10/05/2006

Feminism and me: five things















Evil Mommy tagged me for this, the perfect ready-made topic for yet another sick-kid day.

Five things feminism has done for me:

1. Feminism made it okay for me to be smart. I did a fair amount of acting dumb to fit in as a young adolescent, but my parents made it very clear that they valued my intelligence and expected me to do so as well. I've already written about how they steered me well away from anything that smacked of old-style "girl stuff" in school -- no home ec, no typing, no pep squad.

2. I didn't have to get married for sex and I don't have to worry that an unplanned pregnancy will derail my life.

3. Back when I worked for pay, I was able to work in my chosen field rather than just the old secretary/nurse/teacher roles, and I was able to get jobs and keep them without having to play any sexual or subservience games with my bosses or co-workers.

4. I manage the money in my marriage. When I was at UT, one of my history professors said that as a young newlywed, she'd had to go before a judge to get permission to invest money as part of a club she was in. Apparently a woman running loose with money was highly suspect and subject to legal scrutiny. I've never encountered any of that. People seemed to have learned that money is money.

5. I'm allowed to be healthy. Unlike my mother and her friends, I was never told not to exercise on the grounds that it would damage my uterus. I, not my husband or my parents, get to make my healthcare decisions. I don't have to keep cranking out babies until I drop, either.

Now, with all that said, I'll also address Amanda's query as to what feminism still needs to do. Looking over my list above I'm struck by how most of my feminist benefits stem not only from social progress but from class privilege. Freedom not only isn't free, it's pretty expensive.

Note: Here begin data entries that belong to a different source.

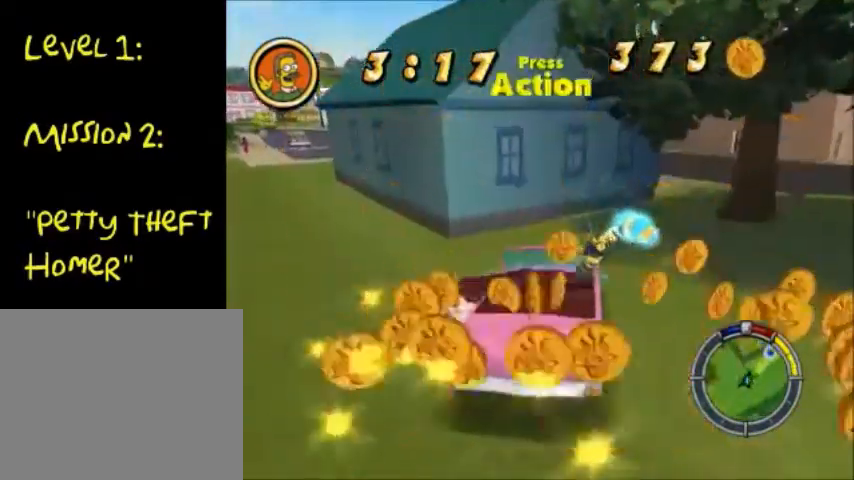
{"buttons": ["CROSS"], "left_stick": "down-right", "right_stick": "center", "events": [[133, "CROSS", "down"], [300, "CROSS", "up"], [500, "CROSS", "down"]]}
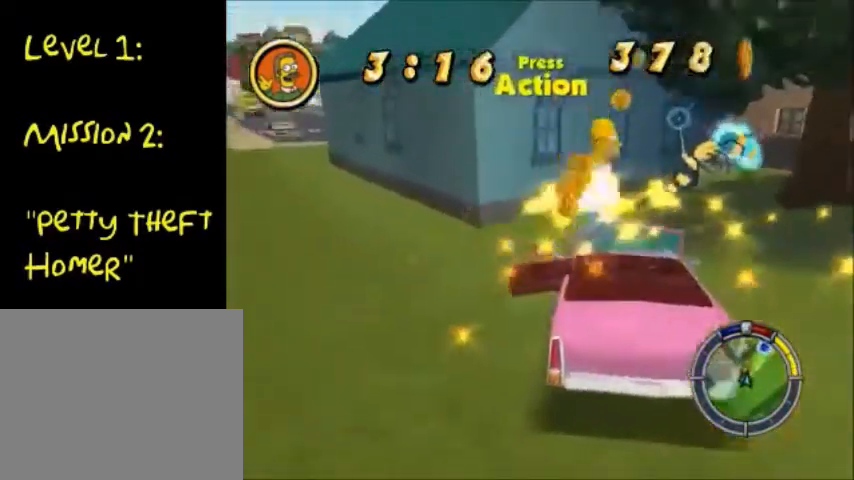
{"buttons": ["SQUARE"], "left_stick": "up-left", "right_stick": "center", "events": [[34, "left_stick", "right"], [167, "CROSS", "up"], [267, "left_stick", "up-right"], [300, "SQUARE", "down"], [434, "left_stick", "up-left"]]}
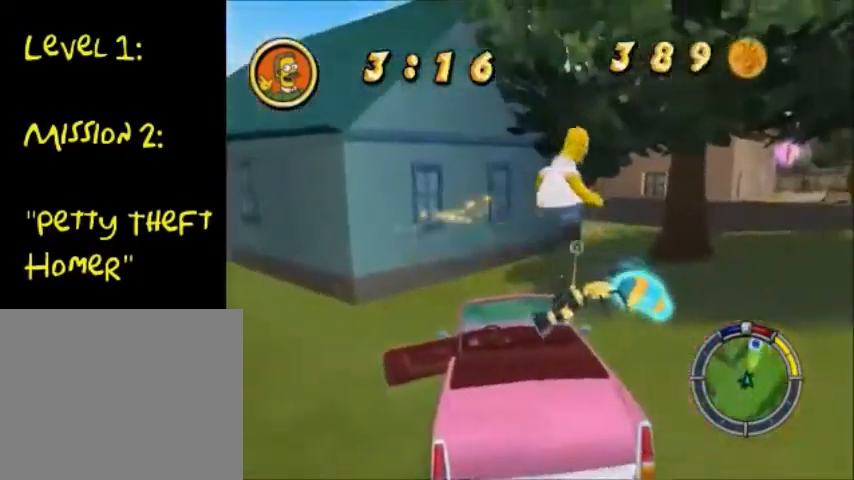
{"buttons": ["CROSS"], "left_stick": "center", "right_stick": "center", "events": [[66, "SQUARE", "up"], [133, "left_stick", "center"], [467, "CROSS", "down"]]}
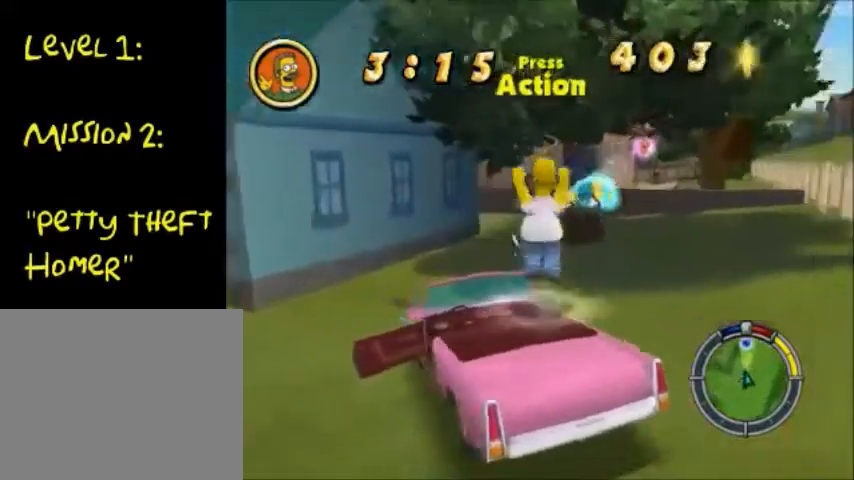
{"buttons": [], "left_stick": "down", "right_stick": "center", "events": [[100, "CROSS", "up"], [167, "SQUARE", "down"], [234, "left_stick", "down"], [367, "SQUARE", "up"]]}
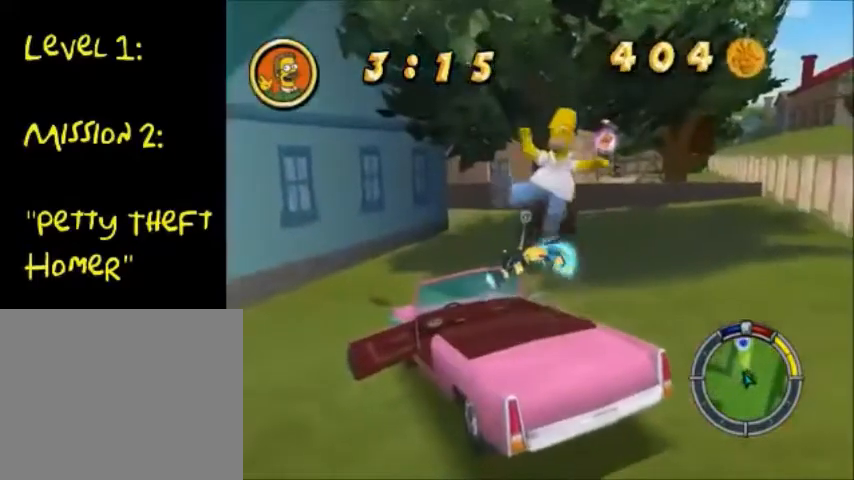
{"buttons": ["CROSS"], "left_stick": "up", "right_stick": "center", "events": [[66, "left_stick", "down-left"], [233, "left_stick", "left"], [400, "CROSS", "down"], [400, "left_stick", "center"], [467, "left_stick", "up"]]}
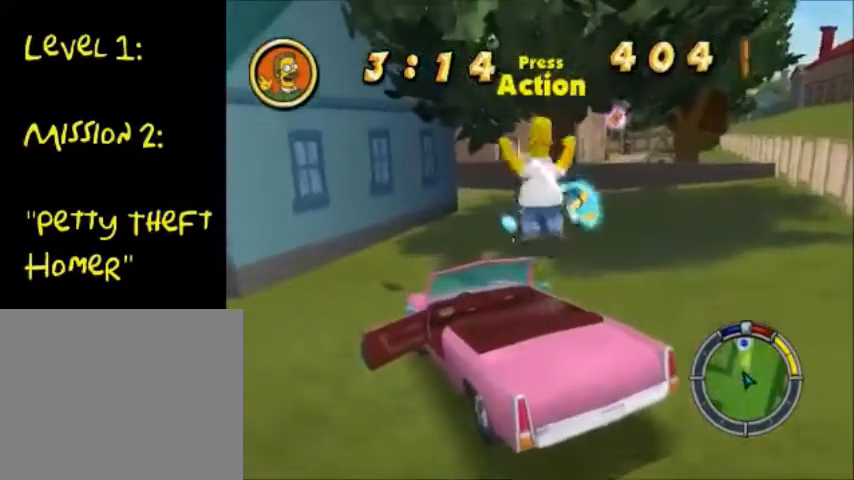
{"buttons": [], "left_stick": "down-left", "right_stick": "center", "events": [[34, "CROSS", "up"], [67, "SQUARE", "down"], [200, "SQUARE", "up"], [234, "left_stick", "down-left"]]}
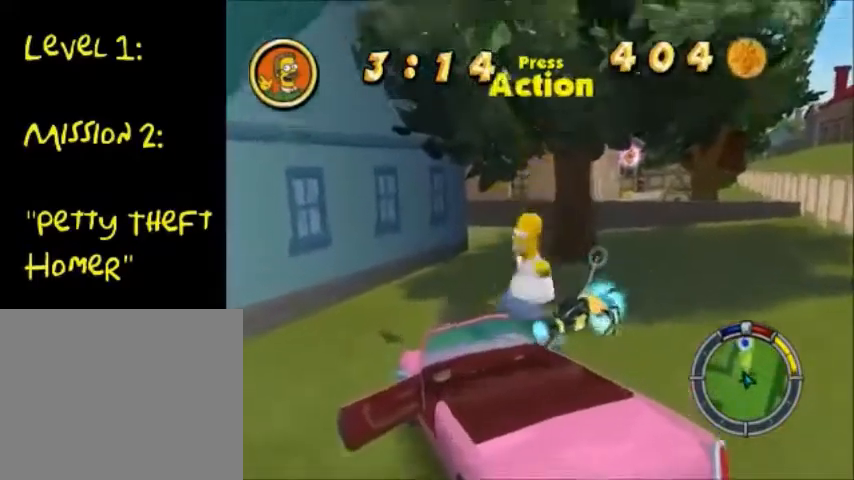
{"buttons": ["SQUARE"], "left_stick": "right", "right_stick": "center", "events": [[100, "left_stick", "center"], [166, "CROSS", "down"], [300, "CROSS", "up"], [367, "left_stick", "right"], [467, "SQUARE", "down"]]}
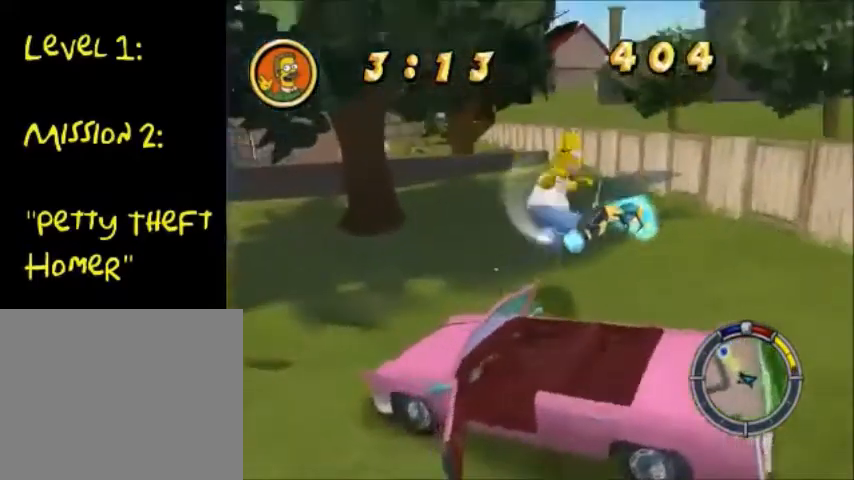
{"buttons": [], "left_stick": "center", "right_stick": "center", "events": [[33, "left_stick", "center"], [67, "SQUARE", "up"]]}
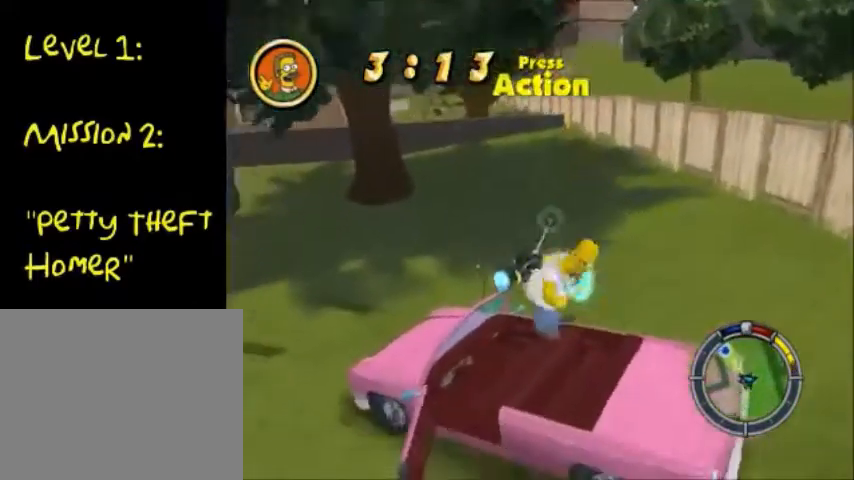
{"buttons": [], "left_stick": "center", "right_stick": "center", "events": [[33, "CROSS", "down"], [100, "CROSS", "up"], [200, "SQUARE", "down"], [400, "SQUARE", "up"]]}
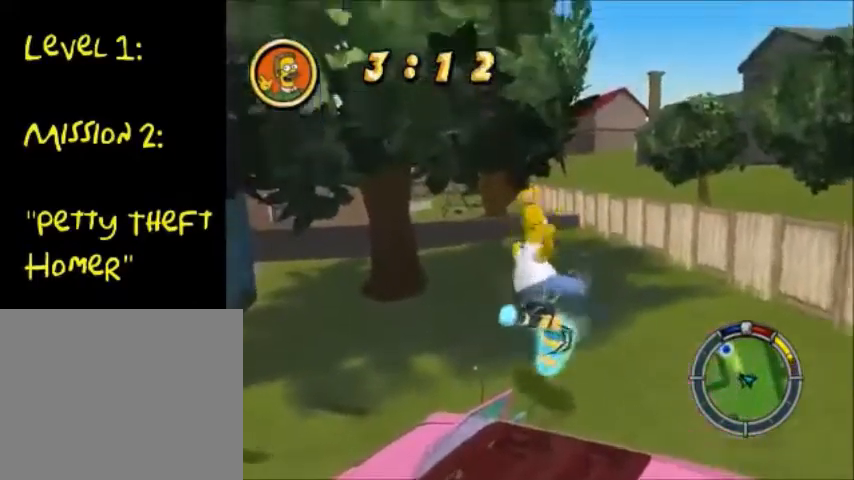
{"buttons": ["CROSS"], "left_stick": "center", "right_stick": "center", "events": [[100, "left_stick", "down"], [300, "left_stick", "center"], [401, "CROSS", "down"]]}
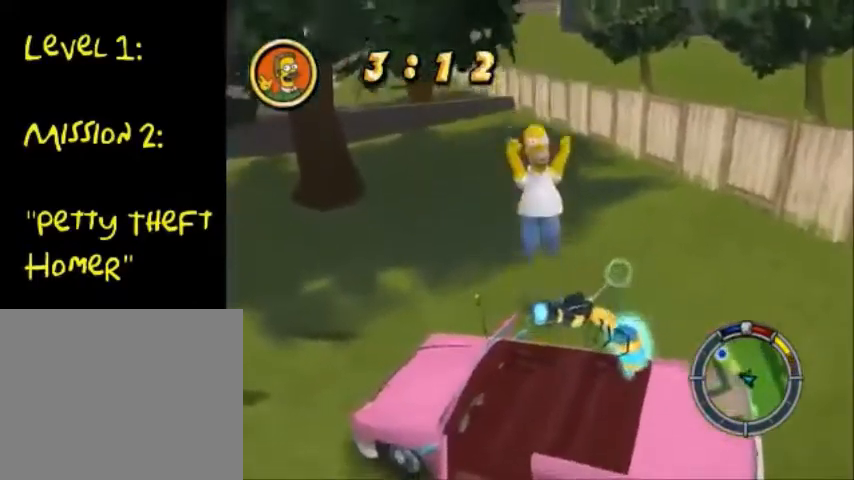
{"buttons": [], "left_stick": "down-right", "right_stick": "center", "events": [[33, "CROSS", "up"], [100, "SQUARE", "down"], [200, "left_stick", "right"], [300, "SQUARE", "up"], [300, "left_stick", "down-right"]]}
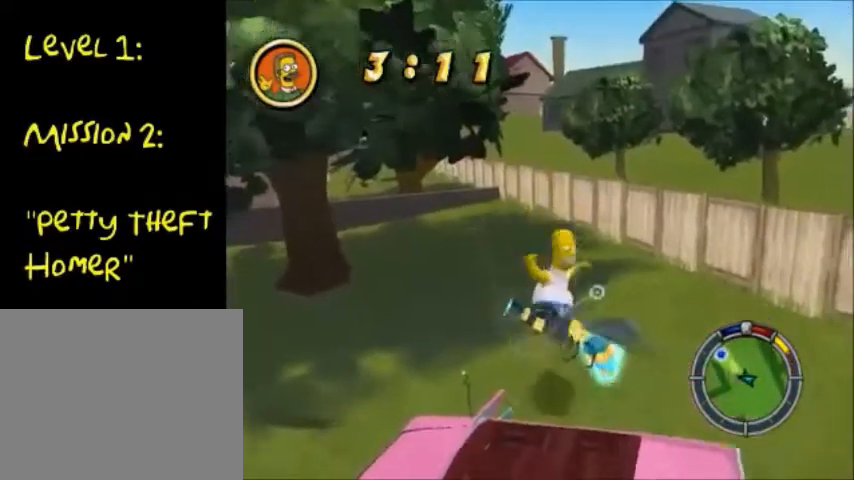
{"buttons": ["SQUARE"], "left_stick": "center", "right_stick": "center", "events": [[33, "left_stick", "down"], [134, "left_stick", "center"], [267, "CROSS", "down"], [434, "CROSS", "up"], [501, "SQUARE", "down"]]}
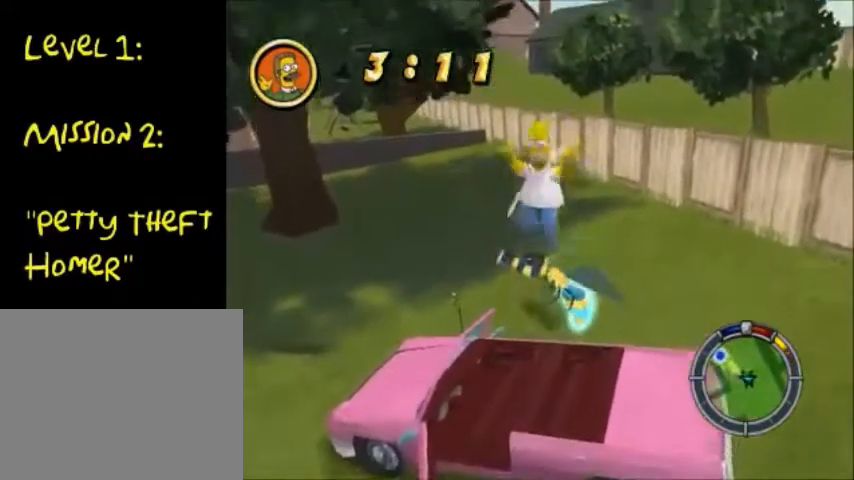
{"buttons": [], "left_stick": "center", "right_stick": "right", "events": [[133, "SQUARE", "up"], [133, "left_stick", "up-right"], [333, "left_stick", "center"], [367, "right_stick", "right"]]}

The smartness thing seems to have been innate, although I feel it slipping away with each night spent tending a barfing toddler. But sexual and reproductive freedom are most definitely the privilege of those with money. A teen who accidentally gets pregnant and doesn't have the money to abort may find herself shotgunned into a bad marriage that lasts years before she's left destitute, undereducated and overburdened with kids. And the overall healthcare-money connection is so strong in this country that it just about goes without saying.

As for work, the fact that I was encouraged to work outside of traditional women's jobs was a function of my parents' upwardly mobile expectations for me and the fact that they could afford to live in a school district that placed a high premium on academic achievement -- funded through property taxes. My schools had me and some of my friends taking the SAT or PSAT for practice every year from 8th grade on as a run-up to the National Merit competition. Meanwhile, across town in a poor district, my dad taught in an unairconditioned classroom where the indoor temperature often reached 100 degrees. Guess how much test prep the smart girls there got?

So the one item on my wish list for feminism is for it to create a social structure in which you don't have to pay to practice your theoretical rights and freedoms, where they are accessible as a matter of course, as part of the human decency we would ideally accord each other no matter what physical form we take.

And now I tag you all -- what's feminism done for you, and what should it do next?